The encouragement and support of startup company formation by Northwestern does not change Northwestern’s other policies which remain fundamental to the University and its governance, such as the policies on conflict of interest, consulting, and other policies contained in the faculty handbook and elsewhere.

Rules on company positions

Northwestern employees on full time appointment or on partial leave (including half-time leave) may not be operating officers of such a commercial licensee. The positions of an operating officer, particularly in a startup, are normally considered to be “all-consuming” and would therefore create a conflict of commitment with the university appointment. Such positions include, without limitation, those of president, vice president, chief executive officer (CEO), chief operating officer (COO), chief financial officer (CFO) and chief technical officer (CTO). “Allowed” positions include: part-time employment (other than operating officers’ positions) in such a company which does not interfere with the Northwestern appointment; consulting within the provisions of Northwestern’s consulting policy, membership or chairmanship of a technical advisory board; or membership or chairmanship on a company’s board of directors.

Northwestern faculty who wish to see the creation of a startup company but remain primarily committed to his/her Northwestern appointment should arrange for the employment of a CEO to take on the task of organizing and managing the startup.

Working with INVO

The first three steps for the academic employees contemplating the formation of a new company based on their research are to:

  1. Disclose the invention;
  2. Disclose for potential conflicts of interest/effort; and
  3. Familiarize themselves with Northwestern’s licensing agreements.

Disclose the invention

If the basis for starting the company is a discovery made in the laboratory, an invention disclosure needs to be submitted to INVO. If this is your first interaction with INVO, it may be helpful to consult with an INVO invention manager who handles similar technologies in advance of submitting the disclosure.  Please call our office so that an invention manager can be assigned.  INVO will determine whether there is protectable intellectual property (IP) associated with the discovery. Read more about Invention Disclosure.

Northwestern will decide whether to pursue intellectual property protection or not.  If Northwestern decides not to pursue IP protection, the invention will be released to the inventor, and the inventor will be free to pursue it on his /her own.  The inventor will also be responsible for the legal costs associated with the IP and startup.  If Northwestern decides to protect the invention, it will file a patent application and cover the legal costs associated with the application. Once the patent is issued, a startup may license the technology from Northwestern to gain the rights to develop and commercialize it.  This process is broadly described as “technology transfer.”   
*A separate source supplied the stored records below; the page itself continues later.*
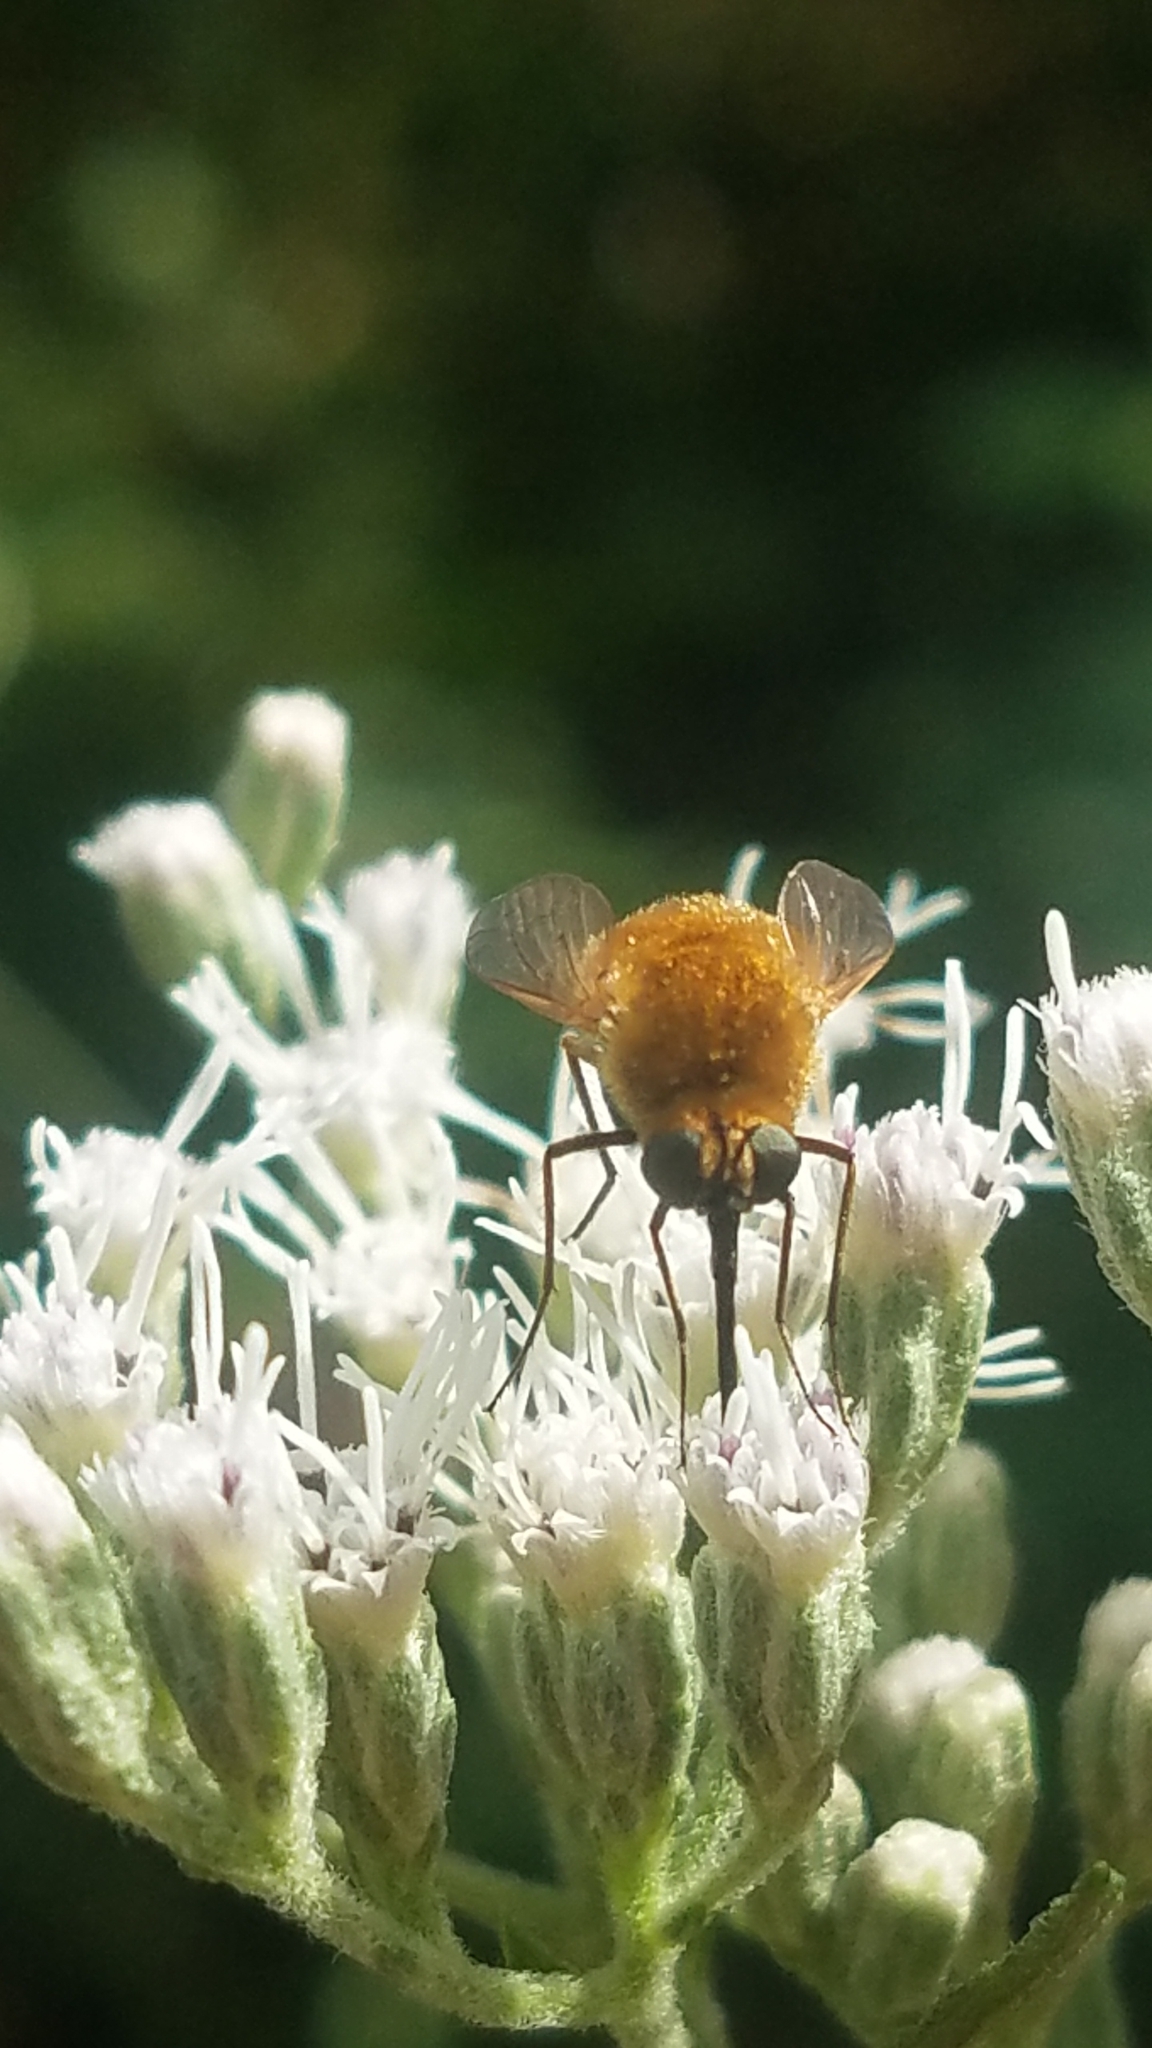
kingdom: Animalia
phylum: Arthropoda
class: Insecta
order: Diptera
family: Bombyliidae
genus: Sparnopolius
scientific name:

Disclose for potential conflicts of interest/effort

The second disclosure relates to the inventor’s compliance with institutional conflict-of-interest and conflict-of-commitment policies. Such conflicts are a hot topic in the national media, professional organizations, and journals, as well as in hallway gossip. Being accused of having a conflict can severely damage one’s reputation and future prospects. The federal agencies and academic entities have become quite attentive in enforcing their conflicts policies. Northwestern’s policies in this area can be accessed online. 

A conflict-of-commitment occurs when outside activities interfere with an individual’s responsibilities under his or her academic position. Typically, institutional consulting policies allow academic personnel to spend a set amount of time per week or month doing outside professional work, which may include helping to launch a new company. A conflict-of-interest exists when an individual’s personal interests (e.g., equity holdings in a startup company) are perceived to influence that person’s judgment when exercising his or her academic employment duties. Institutions require that the individual disclose and manage uch potential conflicts. Because conflict-of-interest management can be a complicated business, especially if a researcher contemplates a startup company while remaining an academic employee, it is essential that the constraints on permissible activities are well understood. Conflict-of-interest management plans, are above all, concerned with protecting vulnerable parties, such as graduate students and human subjects participating in the research, who are under the charge of the academic entrepreneur. 

Inventors should consult with their department chair and dean, as soon as they are ready to get serious about forming a new company, to lay out plans and receive feedback . What is most important is that it is not about whether you think there is a conflict or not, but whether someone else might perceive one. When in doubt, disclose. It can save you a lot of heartache later on.